One of the Tumblr posters, Ben Bedford of Springfield, Illinois, wrote that the policy conflicts with his idea of what it means to be a "sensitive member of the human race." Forfeiting his cherished award, Bedford wrote, "shall be my final act as an Eagle Scout."
The protest is the latest sign of unrest in the century-old organization after its announcement in July that it would not change its policy of "not granting membership to open or avowed homosexuals."
The organization said its leadership had reached that decision after a nearly two-year evaluation and would take no further action. A resolution that had sought to change the policy asked to let local Scout units determine their own standards. "Scouting believes that good people can personally disagree on this topic and still work together to achieve the life-changing benefits to youth through Scouting," a statement said.
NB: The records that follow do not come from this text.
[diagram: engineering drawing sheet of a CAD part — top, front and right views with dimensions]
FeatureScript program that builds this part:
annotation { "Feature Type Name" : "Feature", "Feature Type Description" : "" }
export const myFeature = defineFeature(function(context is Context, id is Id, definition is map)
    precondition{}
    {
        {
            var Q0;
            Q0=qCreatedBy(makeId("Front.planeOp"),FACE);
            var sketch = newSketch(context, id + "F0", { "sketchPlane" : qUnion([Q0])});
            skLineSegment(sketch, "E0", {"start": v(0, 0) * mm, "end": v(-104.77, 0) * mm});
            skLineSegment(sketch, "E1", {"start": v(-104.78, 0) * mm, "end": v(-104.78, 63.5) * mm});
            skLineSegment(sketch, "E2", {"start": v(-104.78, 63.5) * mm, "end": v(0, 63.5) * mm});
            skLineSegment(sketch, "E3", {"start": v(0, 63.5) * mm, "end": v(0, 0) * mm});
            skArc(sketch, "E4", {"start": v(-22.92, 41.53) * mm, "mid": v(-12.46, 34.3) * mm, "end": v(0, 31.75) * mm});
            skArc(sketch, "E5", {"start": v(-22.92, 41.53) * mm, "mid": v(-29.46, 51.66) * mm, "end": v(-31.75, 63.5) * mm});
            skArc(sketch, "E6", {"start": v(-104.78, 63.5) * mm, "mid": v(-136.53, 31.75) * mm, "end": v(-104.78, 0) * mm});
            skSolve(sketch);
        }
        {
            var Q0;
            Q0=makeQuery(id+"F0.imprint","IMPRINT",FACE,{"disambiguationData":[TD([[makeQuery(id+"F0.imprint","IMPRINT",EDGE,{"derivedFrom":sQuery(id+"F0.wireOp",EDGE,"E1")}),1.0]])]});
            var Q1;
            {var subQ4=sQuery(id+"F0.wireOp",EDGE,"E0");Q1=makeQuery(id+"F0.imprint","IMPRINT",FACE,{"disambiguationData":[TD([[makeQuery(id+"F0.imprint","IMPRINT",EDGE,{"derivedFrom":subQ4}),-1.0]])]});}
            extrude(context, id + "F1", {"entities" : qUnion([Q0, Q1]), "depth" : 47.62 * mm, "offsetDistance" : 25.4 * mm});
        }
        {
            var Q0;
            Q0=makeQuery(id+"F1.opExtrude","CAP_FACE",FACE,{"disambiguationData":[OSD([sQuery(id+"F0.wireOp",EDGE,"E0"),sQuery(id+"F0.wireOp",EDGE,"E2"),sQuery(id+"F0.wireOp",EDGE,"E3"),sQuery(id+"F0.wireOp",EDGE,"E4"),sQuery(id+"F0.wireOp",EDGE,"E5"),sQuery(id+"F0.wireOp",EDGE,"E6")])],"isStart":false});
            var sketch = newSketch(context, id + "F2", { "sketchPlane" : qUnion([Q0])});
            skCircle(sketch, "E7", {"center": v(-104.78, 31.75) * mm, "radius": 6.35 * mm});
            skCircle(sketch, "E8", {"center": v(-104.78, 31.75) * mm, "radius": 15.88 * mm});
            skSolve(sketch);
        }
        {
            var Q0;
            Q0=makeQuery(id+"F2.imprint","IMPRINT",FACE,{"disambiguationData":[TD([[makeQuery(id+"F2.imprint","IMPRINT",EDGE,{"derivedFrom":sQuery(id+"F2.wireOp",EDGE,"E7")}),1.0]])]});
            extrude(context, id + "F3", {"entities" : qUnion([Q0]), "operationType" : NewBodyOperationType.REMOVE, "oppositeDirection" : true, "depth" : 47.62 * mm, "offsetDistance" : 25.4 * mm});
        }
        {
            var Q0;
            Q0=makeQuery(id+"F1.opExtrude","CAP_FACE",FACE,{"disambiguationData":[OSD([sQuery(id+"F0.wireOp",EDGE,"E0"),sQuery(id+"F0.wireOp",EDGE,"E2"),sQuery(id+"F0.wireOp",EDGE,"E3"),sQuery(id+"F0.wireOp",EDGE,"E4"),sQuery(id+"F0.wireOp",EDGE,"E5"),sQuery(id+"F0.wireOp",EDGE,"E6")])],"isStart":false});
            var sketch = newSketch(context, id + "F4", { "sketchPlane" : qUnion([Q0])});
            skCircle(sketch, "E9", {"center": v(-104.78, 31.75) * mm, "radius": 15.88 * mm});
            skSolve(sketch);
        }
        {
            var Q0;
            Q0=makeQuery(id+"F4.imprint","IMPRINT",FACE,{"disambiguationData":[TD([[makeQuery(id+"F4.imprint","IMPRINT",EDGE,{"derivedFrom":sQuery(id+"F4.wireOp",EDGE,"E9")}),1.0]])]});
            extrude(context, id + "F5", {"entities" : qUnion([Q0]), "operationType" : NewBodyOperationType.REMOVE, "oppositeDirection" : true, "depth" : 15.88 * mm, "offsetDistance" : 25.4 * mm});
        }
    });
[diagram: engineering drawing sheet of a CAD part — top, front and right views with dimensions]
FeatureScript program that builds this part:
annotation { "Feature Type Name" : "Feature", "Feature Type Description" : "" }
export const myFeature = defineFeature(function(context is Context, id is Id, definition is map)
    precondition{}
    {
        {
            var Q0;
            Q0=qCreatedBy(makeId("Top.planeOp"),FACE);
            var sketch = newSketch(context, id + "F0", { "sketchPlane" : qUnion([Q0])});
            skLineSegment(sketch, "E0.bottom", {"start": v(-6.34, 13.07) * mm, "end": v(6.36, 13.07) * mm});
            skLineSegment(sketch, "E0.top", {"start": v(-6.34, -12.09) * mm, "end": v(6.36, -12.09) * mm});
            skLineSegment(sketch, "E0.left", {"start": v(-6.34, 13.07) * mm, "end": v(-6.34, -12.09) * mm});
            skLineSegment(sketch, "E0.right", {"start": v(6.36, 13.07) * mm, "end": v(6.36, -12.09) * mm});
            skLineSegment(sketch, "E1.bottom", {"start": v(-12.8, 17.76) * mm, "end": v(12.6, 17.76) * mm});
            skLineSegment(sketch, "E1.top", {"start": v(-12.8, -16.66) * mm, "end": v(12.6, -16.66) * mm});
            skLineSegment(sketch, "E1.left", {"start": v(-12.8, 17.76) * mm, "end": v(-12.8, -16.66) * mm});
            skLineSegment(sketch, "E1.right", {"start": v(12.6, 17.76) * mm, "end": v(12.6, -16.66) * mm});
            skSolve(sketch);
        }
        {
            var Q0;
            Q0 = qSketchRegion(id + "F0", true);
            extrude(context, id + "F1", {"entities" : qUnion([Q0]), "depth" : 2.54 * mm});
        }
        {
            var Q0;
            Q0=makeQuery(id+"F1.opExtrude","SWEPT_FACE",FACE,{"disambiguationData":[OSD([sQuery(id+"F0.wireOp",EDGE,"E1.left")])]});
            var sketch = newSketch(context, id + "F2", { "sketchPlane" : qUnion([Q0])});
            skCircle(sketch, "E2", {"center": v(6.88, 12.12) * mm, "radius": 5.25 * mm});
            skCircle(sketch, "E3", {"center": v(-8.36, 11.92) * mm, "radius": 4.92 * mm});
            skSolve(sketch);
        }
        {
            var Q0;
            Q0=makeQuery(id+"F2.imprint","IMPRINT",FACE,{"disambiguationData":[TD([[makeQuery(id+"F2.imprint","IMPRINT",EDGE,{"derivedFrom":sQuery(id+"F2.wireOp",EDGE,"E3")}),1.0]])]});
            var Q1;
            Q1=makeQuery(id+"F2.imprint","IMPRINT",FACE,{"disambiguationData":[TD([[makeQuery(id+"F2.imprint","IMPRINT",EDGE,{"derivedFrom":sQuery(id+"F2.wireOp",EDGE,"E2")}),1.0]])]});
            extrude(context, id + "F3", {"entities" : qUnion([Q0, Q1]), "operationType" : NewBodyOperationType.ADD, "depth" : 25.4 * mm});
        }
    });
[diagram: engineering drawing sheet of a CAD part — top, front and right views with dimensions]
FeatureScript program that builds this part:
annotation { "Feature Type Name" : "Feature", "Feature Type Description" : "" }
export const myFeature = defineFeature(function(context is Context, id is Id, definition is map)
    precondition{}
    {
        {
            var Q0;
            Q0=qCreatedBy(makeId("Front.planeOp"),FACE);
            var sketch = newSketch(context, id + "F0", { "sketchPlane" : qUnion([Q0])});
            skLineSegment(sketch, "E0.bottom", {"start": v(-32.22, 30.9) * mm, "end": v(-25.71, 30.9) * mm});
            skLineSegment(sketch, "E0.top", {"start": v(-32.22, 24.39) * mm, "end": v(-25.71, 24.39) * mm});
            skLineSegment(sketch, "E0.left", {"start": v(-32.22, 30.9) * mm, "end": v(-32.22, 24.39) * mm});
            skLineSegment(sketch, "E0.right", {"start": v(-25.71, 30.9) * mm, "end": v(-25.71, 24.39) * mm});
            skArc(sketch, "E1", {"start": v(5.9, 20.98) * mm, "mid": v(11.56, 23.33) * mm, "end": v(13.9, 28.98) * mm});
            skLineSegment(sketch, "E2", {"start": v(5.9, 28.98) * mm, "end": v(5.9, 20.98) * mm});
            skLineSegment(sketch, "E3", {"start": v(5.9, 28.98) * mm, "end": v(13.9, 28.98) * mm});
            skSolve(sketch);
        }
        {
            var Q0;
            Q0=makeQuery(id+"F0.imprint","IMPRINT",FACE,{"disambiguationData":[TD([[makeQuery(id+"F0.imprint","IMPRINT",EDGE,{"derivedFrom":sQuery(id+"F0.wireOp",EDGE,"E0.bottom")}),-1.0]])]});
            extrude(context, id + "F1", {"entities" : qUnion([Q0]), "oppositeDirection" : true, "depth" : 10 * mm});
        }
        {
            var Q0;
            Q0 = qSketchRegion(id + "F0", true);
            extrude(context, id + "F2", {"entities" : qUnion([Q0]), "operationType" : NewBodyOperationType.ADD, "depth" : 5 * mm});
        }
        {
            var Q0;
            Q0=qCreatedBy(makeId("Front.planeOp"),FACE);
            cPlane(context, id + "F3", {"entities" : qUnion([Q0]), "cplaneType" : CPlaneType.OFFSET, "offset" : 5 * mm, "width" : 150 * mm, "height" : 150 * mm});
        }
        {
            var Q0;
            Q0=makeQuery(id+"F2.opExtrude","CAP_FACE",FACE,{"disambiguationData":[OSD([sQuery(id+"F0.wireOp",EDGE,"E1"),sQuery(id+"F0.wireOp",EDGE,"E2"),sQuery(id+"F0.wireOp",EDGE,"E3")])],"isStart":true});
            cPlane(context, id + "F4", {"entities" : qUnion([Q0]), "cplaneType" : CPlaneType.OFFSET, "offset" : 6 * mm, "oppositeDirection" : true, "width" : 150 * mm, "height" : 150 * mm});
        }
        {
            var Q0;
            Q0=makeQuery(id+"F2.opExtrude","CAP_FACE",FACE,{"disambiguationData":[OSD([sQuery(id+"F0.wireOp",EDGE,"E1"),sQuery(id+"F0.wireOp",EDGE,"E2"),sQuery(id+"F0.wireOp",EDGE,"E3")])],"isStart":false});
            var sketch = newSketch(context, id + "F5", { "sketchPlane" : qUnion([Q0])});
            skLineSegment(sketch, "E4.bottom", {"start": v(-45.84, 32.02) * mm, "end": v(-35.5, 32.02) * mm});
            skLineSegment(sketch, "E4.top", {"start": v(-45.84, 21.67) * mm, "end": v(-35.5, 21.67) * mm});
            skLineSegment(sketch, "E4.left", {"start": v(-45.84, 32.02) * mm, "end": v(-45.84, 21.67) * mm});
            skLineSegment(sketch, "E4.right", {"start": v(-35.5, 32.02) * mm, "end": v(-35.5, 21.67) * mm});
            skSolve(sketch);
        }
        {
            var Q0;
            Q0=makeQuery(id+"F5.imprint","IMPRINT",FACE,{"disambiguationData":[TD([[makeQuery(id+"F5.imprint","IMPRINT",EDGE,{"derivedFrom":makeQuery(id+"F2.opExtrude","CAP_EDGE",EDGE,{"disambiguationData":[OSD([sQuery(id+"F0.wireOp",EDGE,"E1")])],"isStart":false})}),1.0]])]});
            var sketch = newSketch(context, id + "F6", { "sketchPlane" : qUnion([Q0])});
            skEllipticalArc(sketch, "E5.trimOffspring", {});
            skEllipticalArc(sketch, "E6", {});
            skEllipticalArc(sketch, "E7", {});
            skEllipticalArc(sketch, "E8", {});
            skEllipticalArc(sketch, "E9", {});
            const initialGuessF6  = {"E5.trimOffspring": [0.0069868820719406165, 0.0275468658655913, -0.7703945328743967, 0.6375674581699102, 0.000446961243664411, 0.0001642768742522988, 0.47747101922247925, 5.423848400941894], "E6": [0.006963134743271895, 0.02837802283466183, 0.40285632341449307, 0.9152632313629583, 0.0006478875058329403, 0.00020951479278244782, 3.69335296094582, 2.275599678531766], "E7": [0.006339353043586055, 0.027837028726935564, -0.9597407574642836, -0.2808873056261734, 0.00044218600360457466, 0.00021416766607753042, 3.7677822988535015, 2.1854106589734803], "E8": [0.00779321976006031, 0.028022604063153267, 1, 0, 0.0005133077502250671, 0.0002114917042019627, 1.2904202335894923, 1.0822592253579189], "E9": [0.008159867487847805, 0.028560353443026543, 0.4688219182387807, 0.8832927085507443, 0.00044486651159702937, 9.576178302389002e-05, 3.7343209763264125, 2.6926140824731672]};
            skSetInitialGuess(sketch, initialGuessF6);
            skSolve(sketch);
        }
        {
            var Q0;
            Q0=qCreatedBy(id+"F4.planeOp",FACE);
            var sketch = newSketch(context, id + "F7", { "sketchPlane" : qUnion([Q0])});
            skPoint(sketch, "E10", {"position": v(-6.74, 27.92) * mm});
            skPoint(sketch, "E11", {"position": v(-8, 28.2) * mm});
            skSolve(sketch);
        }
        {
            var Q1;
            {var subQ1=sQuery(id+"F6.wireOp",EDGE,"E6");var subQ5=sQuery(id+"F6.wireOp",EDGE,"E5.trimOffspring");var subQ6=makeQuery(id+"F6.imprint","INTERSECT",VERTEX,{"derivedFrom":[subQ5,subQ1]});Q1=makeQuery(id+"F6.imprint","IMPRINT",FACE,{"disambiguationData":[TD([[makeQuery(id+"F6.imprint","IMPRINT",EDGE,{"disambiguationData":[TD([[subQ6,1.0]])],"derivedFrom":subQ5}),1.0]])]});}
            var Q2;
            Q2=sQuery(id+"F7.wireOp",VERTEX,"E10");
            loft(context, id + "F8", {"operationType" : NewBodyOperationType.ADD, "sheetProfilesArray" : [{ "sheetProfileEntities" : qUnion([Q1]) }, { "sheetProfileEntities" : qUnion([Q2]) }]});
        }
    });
Herndon Graddick, president of the Gay and Lesbian Alliance Against Defamation, responded to the ban, saying, "How long will the Boy Scouts continue to bully young gay Americans into hiding who they are and hurt children of gay parents by denying their parents an opportunity to participate in their children's lives?"
Eagle recipient Britton Lense of Walworth, New York, posted on the Tumblr site that the ban violates rules outlined in the Scouting Handbook, which he said calls on Scouts to "respect and defend the rights of all people."
He wrote that he hoped the Boy Scouts "will reverse their decision and in doing so return the badges to those who are standing up for what they believe in."